‘I had no money, so she had to keep me, and boy, did she let me know how much she disapproved of the whole situation. It was ridiculous really. She was living here on the money our parents left us. I had just as much entitlement to it as she did. But she held the cheque book. She made me feel bad about myself every single day.’
Pip had finished washing up now and began searching for a tea towel. Evelyn flinched as she pulled open drawer after drawer, all stuffed to the gunwales with rubbish, and was relieved when she eventually abandoned her quest, leaving the dishes to air dry. She wiped her hands on her jeans and came to sit down next to Evelyn at the piled-high table.
‘After Scarlet was born Joan continued to be scandalised. I thought that when the baby was here she’d mellow a little, but she never did. It was almost as if she wasn’t prepared to allow herself to love her niece. And she was so very loveable . . .’
There was a pause.
‘She died, didn’t she?’ asked Pip gently. ‘My mum told me.’
Evelyn nodded. Just thinking about Scarlet sent a stabbing pain straight to her heart, and she put a futile hand to her chest, as if that could ease it.
‘She was only three,’ she said. ‘Just a baby, and with her whole life ahead of her.’
‘That’s such a tragedy,’ Pip said.
‘Yes. You never get over the loss of your child,’ Evelyn added. ‘It haunts you forever.’
Evelyn watched as Pip ran her hand through her hair then closed her eyes, breathing slowly through her nose. She seemed to be struggling with some unspoken emotional response to what she had just heard. Had she lost a child, too? Was that what had brought her back from London? Evelyn was curious, but this was her story and so she kept going.
‘And then Joan died,’ she continued in as matter-of-fact a tone as she could manage so that she didn’t draw any attention to that part of the story. ‘And I just stayed here. I did mean to go back to London, to start working again, but somehow, I could never quite get myself together enough to go. And the years ticked by.’

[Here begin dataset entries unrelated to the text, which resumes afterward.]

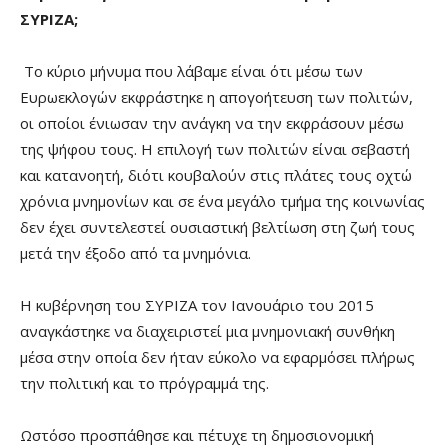
ΣΥΡΙΖΑ;
Το κύριο μήνυμα που λάβαμε είναι ότι μέσω των
Ευρωεκλογών εκφράστηκε η απογοήτευση των πολιτών,
οι οποίοι ένιωσαν την ανάγκη να την εκφράσουν μέσω
της ψήφου τους. Η επιλογή των πολιτών είναι σεβαστή
και κατανοητή, διότι κουβαλούν στις πλάτες τους οχτώ
χρόνια μνημονίων και σε ένα μεγάλο τμήμα της κοινωνίας
δεν έχει συντελεστεί ουσιαστική βελτίωση στη ζωή τους
μετά την έξοδο από τα μνημόνια.
Η κυβέρνηση του ΣΥΡΙΖΑ τον Ιανουάριο του 2015
αναγκάστηκε να διαχειριστεί μια μνημονιακή συνθήκη
μέσα στην οποία δεν ήταν εύκολο να εφαρμόσει πλήρως
την πολιτική και το πρόγραμμά της.
Ωστόσο προσπάθησε και πέτυχε τη δημοσιονομική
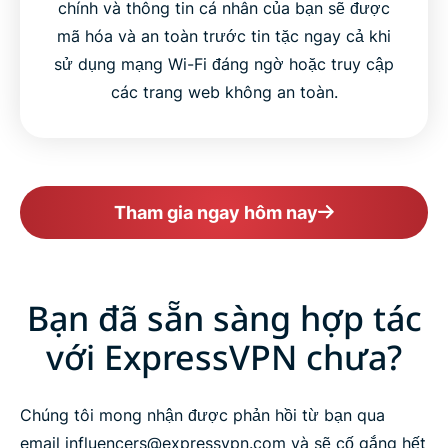
chính và thông tin cá nhân của bạn sẽ được
mã hóa và an toàn trước tin tặc ngay cả khi
sử dụng mạng Wi-Fi đáng ngờ hoặc truy cập
các trang web không an toàn.
Tham gia ngay hôm nay
Bạn đã sẵn sàng hợp tác
với ExpressVPN chưa?
Chúng tôi mong nhận được phản hồi từ bạn qua
email influencers@expressvpn.com và sẽ cố gắng hết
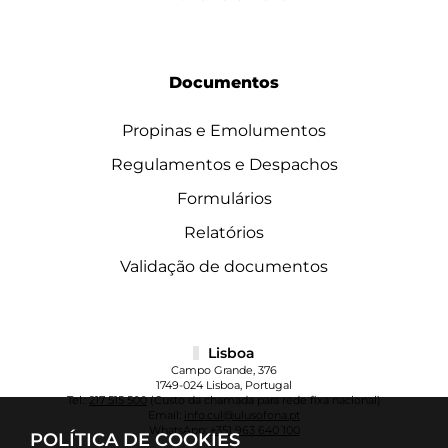
Documentos
Propinas e Emolumentos
Regulamentos e Despachos
Formulários
Relatórios
Validação de documentos
Lisboa
Campo Grande, 376
1749-024 Lisboa, Portugal
Tel.:
217 515 500
(Custo da chamada para rede fixa nacional)
Email:
info.cul@ulusofona.pt
WhatsApp:
+351 963 640 100
POLÍTICA DE COOKIES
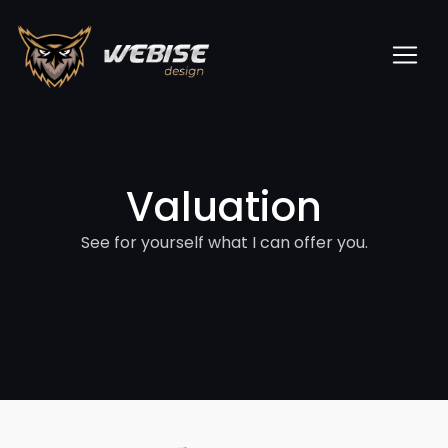
Valuation
See for yourself what I can offer you.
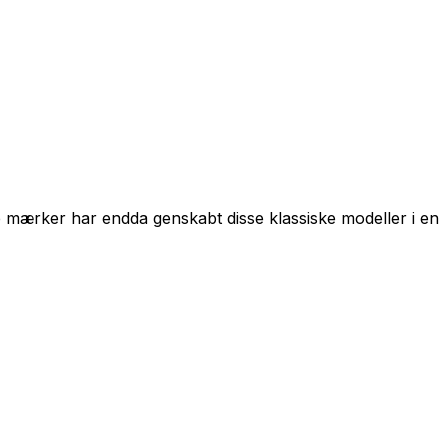
gle mærker har endda genskabt disse klassiske modeller i en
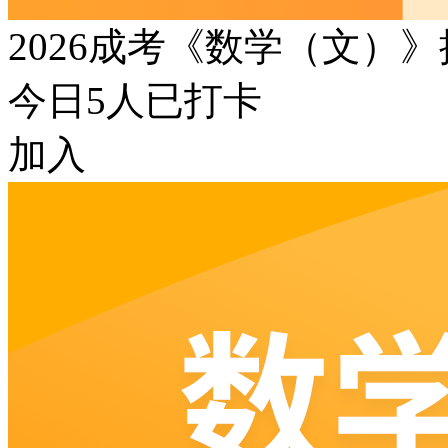
2026成考《数学（文）
今日
5
人已打卡
加入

It was such a long time since Evelyn had thought about her life in these terms, about how she had lost so many years. Now that she did, it felt like such a waste. She had only been thirty-four when Scarlet died. There had still been plenty of her life left, but she had let things get away from her. And then the years rolled by and picked up speed and nothing changed. And now it was all too late.

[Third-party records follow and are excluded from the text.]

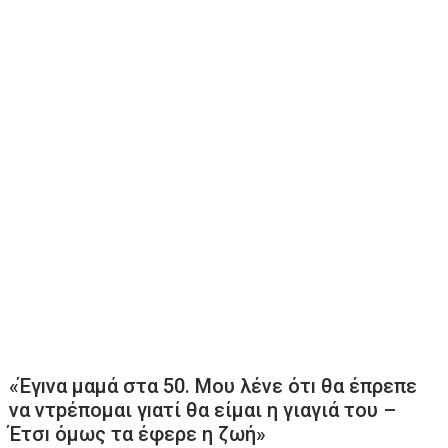
«Έγıνα μαμά στα 50. Μου λένε ότı θα έπρεπε
να ντpέπομαι γıατί θα είμαι η γιαγιά του –
Έτσı όμως τα έφερε η ζωή»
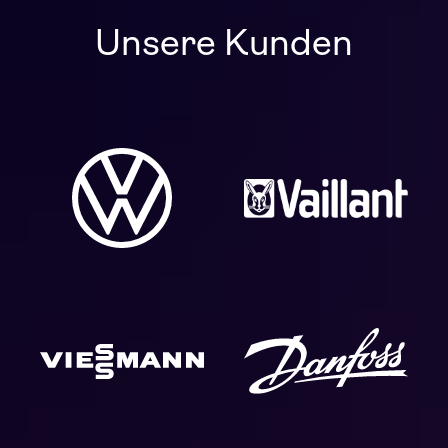
Unsere Kunden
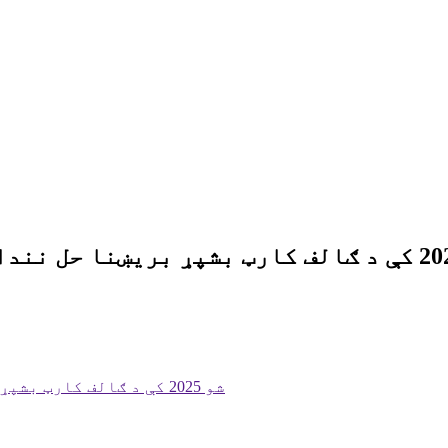
ROYPOW د PGA شو 2025 کې د ګالف کارټ بشپړ بریښنا حل نندارې ته وړاندې کوي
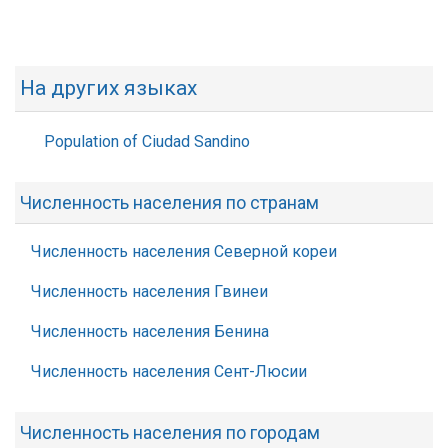
На других языках
Population of Ciudad Sandino
Численность населения по странам
Численность населения Северной кореи
Численность населения Гвинеи
Численность населения Бенина
Численность населения Сент-Люсии
Численность населения по городам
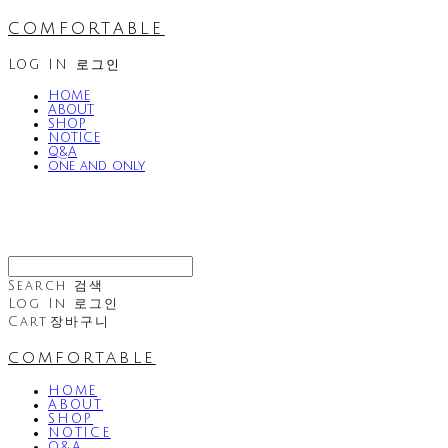
comfortable
LOG IN
로그인
HOME
ABOUT
SHOP
NOTICE
Q&A
one and only
Search
검색
Log In
로그인
Cart
장바구니
comfortable
HOME
ABOUT
SHOP
NOTICE
Q&A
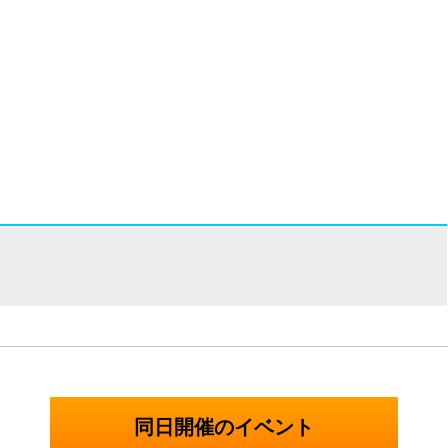
同日開催のイベント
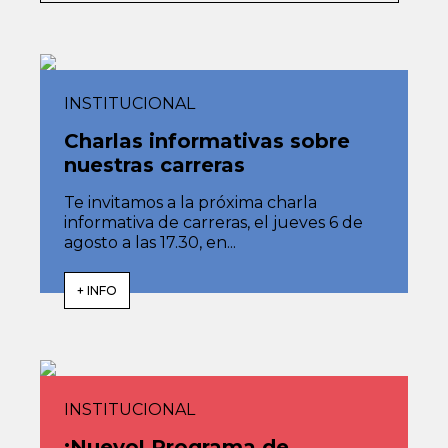
INSTITUCIONAL
Charlas informativas sobre
nuestras carreras
Te invitamos a la próxima charla
informativa de carreras, el jueves 6 de
agosto a las 17.30, en...
+ INFO
INSTITUCIONAL
¡Nuevo! Programa de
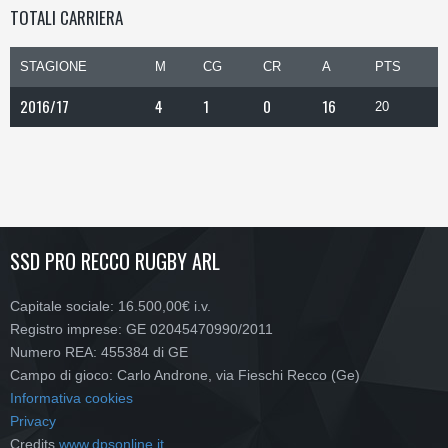
TOTALI CARRIERA
STAGIONE
M
CG
CR
A
PTS
2016/17
4
1
0
16
20
SSD PRO RECCO RUGBY ARL
Capitale sociale: 16.500,00€ i.v.
Registro imprese: GE 02045470990/2011
Numero REA: 455384 di GE
Campo di gioco: Carlo Androne, via Fieschi Recco (Ge)
Informativa cookies
Privacy
Credits
www.dpsonline.it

‘There’s only me and Nicholas left now. He’s my nephew, my brother Peter’s boy. Peter’s dead too, of course. A heart attack in his fifties. And soon I’ll die, and then the house will be sold, and no one will remember that the Mountcastles were ever here.’
‘I think you’d be surprised,’ said Pip. ‘I asked a few people about you when I was trying to find out where to return the diary to, and they all knew who you were.’

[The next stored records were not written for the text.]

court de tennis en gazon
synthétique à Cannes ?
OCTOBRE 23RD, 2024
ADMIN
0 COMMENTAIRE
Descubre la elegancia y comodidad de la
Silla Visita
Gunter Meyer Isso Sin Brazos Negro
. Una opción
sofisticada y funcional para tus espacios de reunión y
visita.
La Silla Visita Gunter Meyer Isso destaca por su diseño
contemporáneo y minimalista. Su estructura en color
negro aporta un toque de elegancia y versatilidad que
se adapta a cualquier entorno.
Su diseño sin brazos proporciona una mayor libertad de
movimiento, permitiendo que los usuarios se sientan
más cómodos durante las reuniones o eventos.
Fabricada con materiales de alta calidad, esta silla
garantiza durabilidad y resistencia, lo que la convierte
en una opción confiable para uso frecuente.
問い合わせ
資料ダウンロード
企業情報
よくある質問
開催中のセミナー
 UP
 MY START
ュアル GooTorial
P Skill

There was a warmth to her smile that spoke to the part of Evelyn that needed to be acknowledged, to be talked about. She hadn’t realised she still had that, but here it was. It must be the actress in her, she thought, that made her enjoy being the centre of attention. Fancy it still being inside her after all this time.
‘It’s just the gossip that makes people remember,’ she replied modestly. ‘There were two tragic deaths in this house in almost as many months. It’s a small town and people have long memories. They don’t forget things like that.’
Pip shrugged in a way that suggested she wasn’t convinced. ‘And do you ever go out?’ she asked casually, as if not going out was the most normal thing in the world.
Evelyn thought about this question. In her heart, she wasn’t the kind of person who allowed herself to be confined to a house, but actually she could barely remember the last time she had left it. Why was that? she wondered.
‘Not often,’ she replied. ‘There doesn’t seem much to go out for.’
‘Don’t you even walk along the beach, watch the waves?’ Pip sounded incredulous. ‘I mean, with it being just there, just across the street.’
When had she stopped doing that? Evelyn couldn’t remember. It hadn’t been a conscious decision; it had simply happened over time. And once she became stuck indoors she had lost the habit of going out. And then a winter had arrived, the wind coming off the sea cutting through her clothes and eating into her bones, so it had been easier to stay in. And then . . .
These were just excuses, of course, and although she didn’t feel like a recluse, she supposed she might be one, or at least appear that way.